◆ DESCRIPTION OF THE TASK
Transcribe each entry exactly, without pictures.
*** MATERIAL FOR THE TASK Section Begins ***
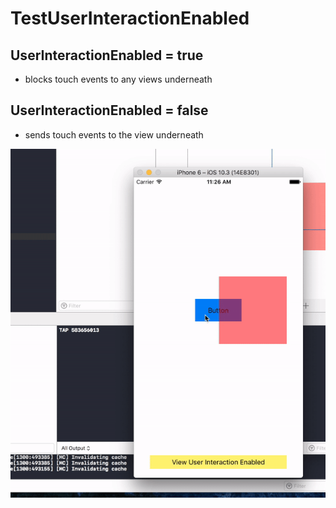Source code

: # TestUserInteractionEnabled

## UserInteractionEnabled = true
- blocks touch events to any views underneath

## UserInteractionEnabled = false
- sends touch events to the view underneath

![alt text](https://github.com/derrick-carrotsense/TestUserInteractionEnabled/blob/master/view_block.gif "video")

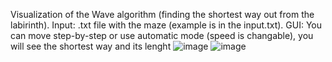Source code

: Visualization of the Wave algorithm (finding the shortest way out from the labirinth). Input: .txt file with the maze (example is in the input.txt). GUI: You can move step-by-step or use automatic mode (speed is changable), you will see the shortest way and its lenght
![image](https://github.com/user-attachments/assets/9b4821dd-a046-49a8-9685-f1710db1e903)
![image](https://github.com/user-attachments/assets/3adc3b2f-fc43-40e6-9cf3-0d4cf4dc17c6)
*** MATERIAL FOR THE TASK Section Ends ***
◆ SOLVED PROBLEM
Source code

: # TestUserInteractionEnabled

## UserInteractionEnabled = true
- blocks touch events to any views underneath

## UserInteractionEnabled = false
- sends touch events to the view underneath

![alt text](https://github.com/derrick-carrotsense/TestUserInteractionEnabled/blob/master/view_block.gif "video")

Source code

: Visualization of the Wave algorithm (finding the shortest way out from the labirinth). Input: .txt file with the maze (example is in the input.txt). GUI: You can move step-by-step or use automatic mode (speed is changable), you will see the shortest way and its lenght
![image](https://github.com/user-attachments/assets/9b4821dd-a046-49a8-9685-f1710db1e903)
![image](https://github.com/user-attachments/assets/3adc3b2f-fc43-40e6-9cf3-0d4cf4dc17c6)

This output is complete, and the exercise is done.